====== INPUT RECORDS

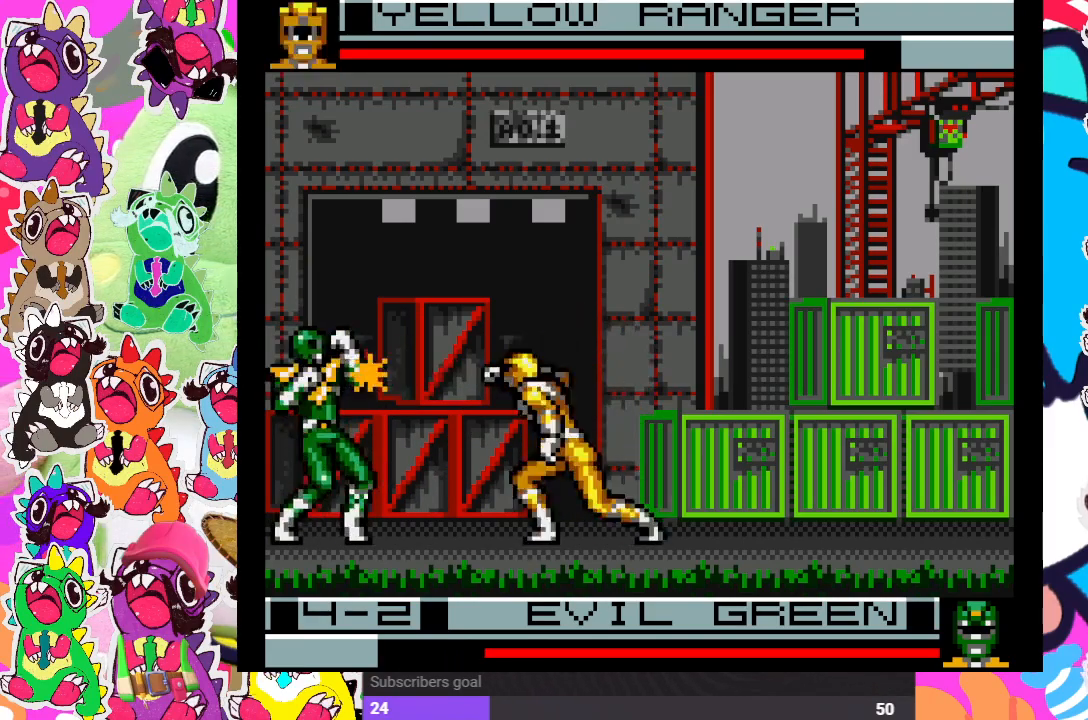
{"buttons": [], "left_stick": "center", "right_stick": "center", "events": [[33, "DPAD_DOWN", "up"], [33, "DPAD_LEFT", "down"], [67, "SQUARE", "down"], [100, "SQUARE", "up"], [133, "DPAD_DOWN", "down"], [133, "DPAD_LEFT", "up"], [250, "DPAD_DOWN", "up"], [283, "DPAD_LEFT", "down"], [283, "SQUARE", "down"], [317, "SQUARE", "up"], [367, "DPAD_LEFT", "up"], [383, "DPAD_DOWN", "down"], [417, "SQUARE", "down"], [467, "SQUARE", "up"], [500, "DPAD_DOWN", "up"]]}
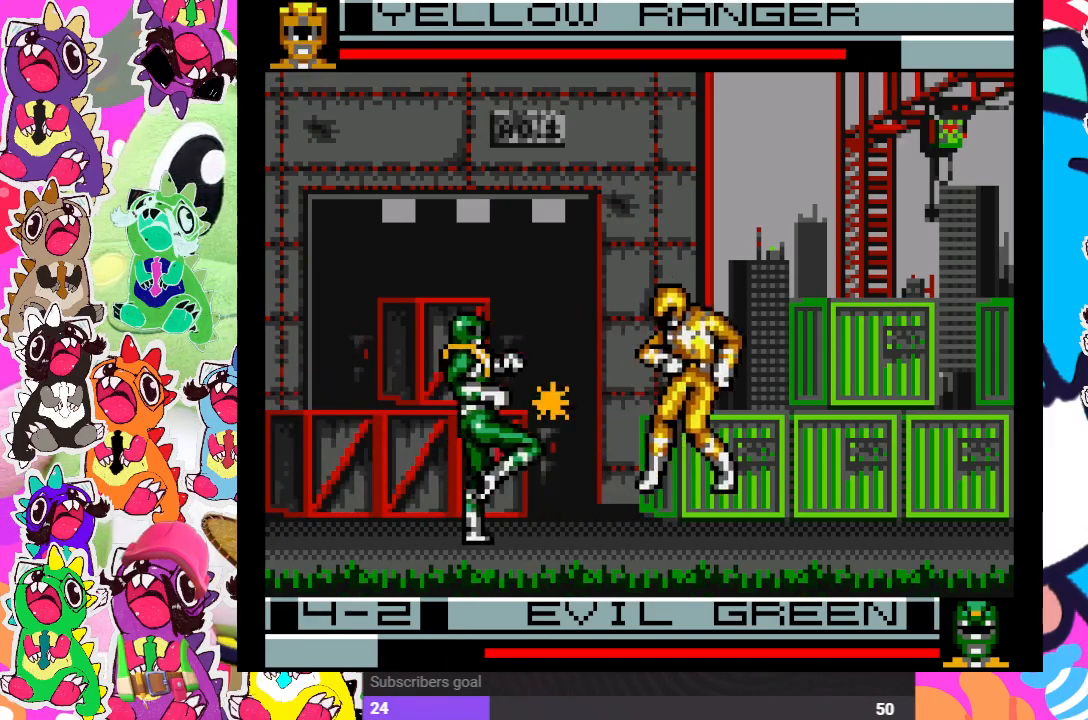
{"buttons": ["DPAD_RIGHT"], "left_stick": "center", "right_stick": "center", "events": [[33, "DPAD_LEFT", "down"], [33, "SQUARE", "down"], [117, "DPAD_DOWN", "down"], [117, "DPAD_LEFT", "up"], [117, "SQUARE", "up"], [150, "SQUARE", "down"], [217, "DPAD_DOWN", "up"], [250, "DPAD_RIGHT", "down"], [250, "SQUARE", "up"], [267, "DPAD_RIGHT", "up"], [283, "DPAD_RIGHT", "down"], [367, "CROSS", "down"], [483, "CROSS", "up"], [483, "SQUARE", "down"], [500, "SQUARE", "up"]]}
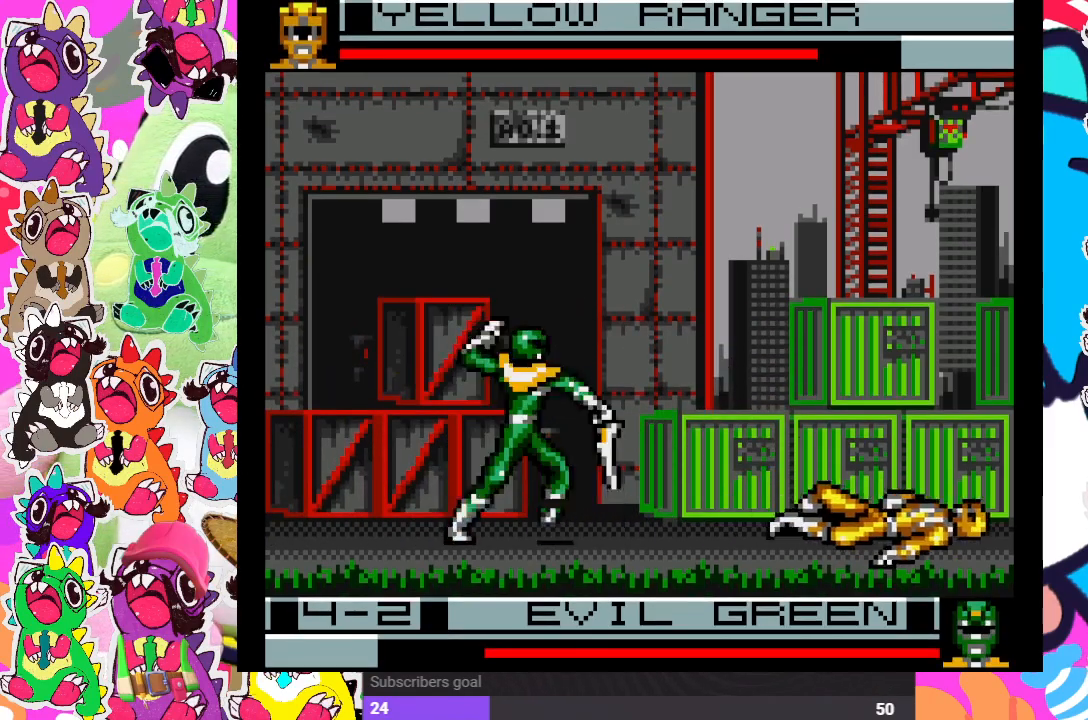
{"buttons": ["DPAD_UP", "DPAD_RIGHT"], "left_stick": "center", "right_stick": "center", "events": [[100, "CROSS", "down"], [100, "SQUARE", "down"], [183, "CROSS", "up"], [183, "SQUARE", "up"], [300, "SQUARE", "down"], [350, "SQUARE", "up"], [467, "DPAD_UP", "down"]]}
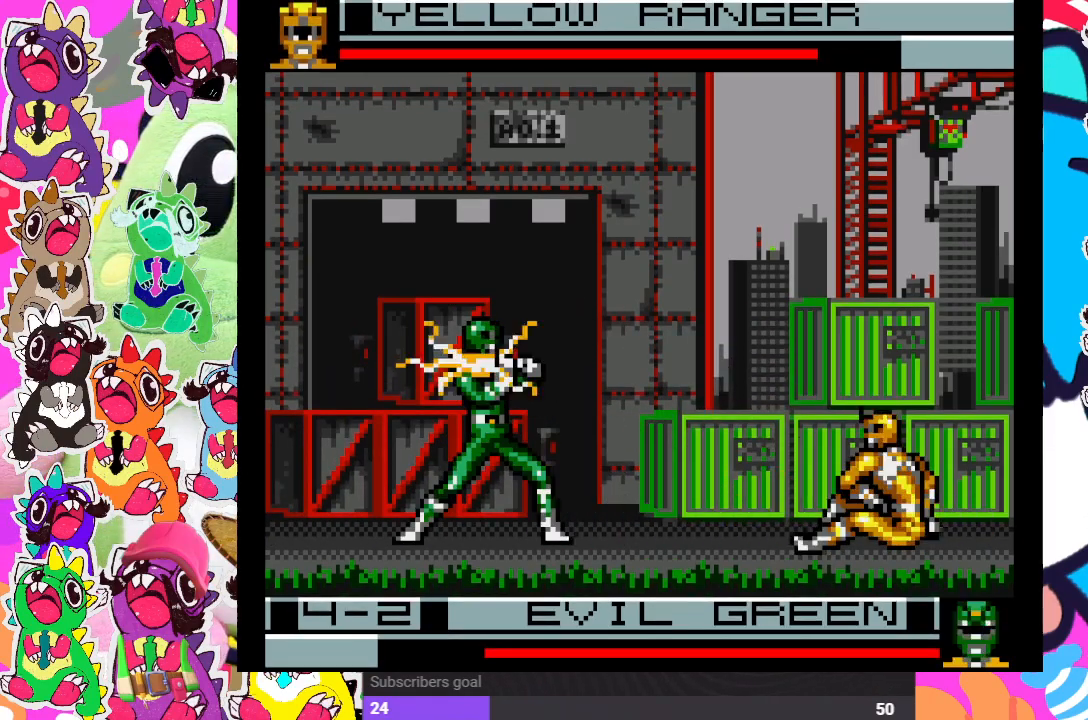
{"buttons": ["DPAD_DOWN"], "left_stick": "center", "right_stick": "center", "events": [[317, "DPAD_UP", "up"], [333, "DPAD_RIGHT", "up"], [350, "DPAD_DOWN", "down"], [367, "DPAD_DOWN", "up"], [417, "DPAD_DOWN", "down"], [417, "SQUARE", "down"], [450, "SQUARE", "up"]]}
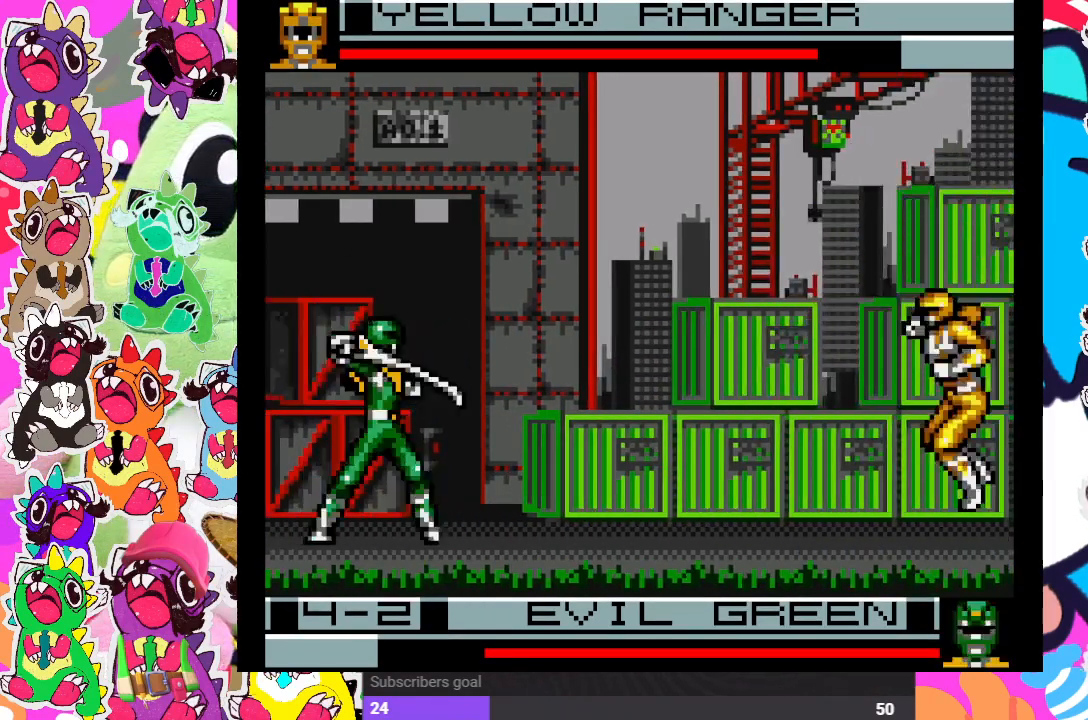
{"buttons": ["DPAD_DOWN"], "left_stick": "center", "right_stick": "center", "events": [[17, "DPAD_LEFT", "down"], [33, "DPAD_DOWN", "up"], [50, "SQUARE", "down"], [83, "SQUARE", "up"], [100, "DPAD_DOWN", "down"], [117, "DPAD_LEFT", "up"], [150, "SQUARE", "down"], [233, "DPAD_LEFT", "down"], [233, "SQUARE", "up"], [250, "DPAD_DOWN", "up"], [300, "SQUARE", "down"], [350, "DPAD_DOWN", "down"], [350, "DPAD_LEFT", "up"], [350, "SQUARE", "up"], [367, "SQUARE", "down"], [467, "SQUARE", "up"]]}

============

In the records, locate each line holding the string "CROSS" and copy it.

» **YOUR RESPONSE**:
{"buttons": ["DPAD_RIGHT"], "left_stick": "center", "right_stick": "center", "events": [[33, "DPAD_LEFT", "down"], [33, "SQUARE", "down"], [117, "DPAD_DOWN", "down"], [117, "DPAD_LEFT", "up"], [117, "SQUARE", "up"], [150, "SQUARE", "down"], [217, "DPAD_DOWN", "up"], [250, "DPAD_RIGHT", "down"], [250, "SQUARE", "up"], [267, "DPAD_RIGHT", "up"], [283, "DPAD_RIGHT", "down"], [367, "CROSS", "down"], [483, "CROSS", "up"], [483, "SQUARE", "down"], [500, "SQUARE", "up"]]}
{"buttons": ["DPAD_UP", "DPAD_RIGHT"], "left_stick": "center", "right_stick": "center", "events": [[100, "CROSS", "down"], [100, "SQUARE", "down"], [183, "CROSS", "up"], [183, "SQUARE", "up"], [300, "SQUARE", "down"], [350, "SQUARE", "up"], [467, "DPAD_UP", "down"]]}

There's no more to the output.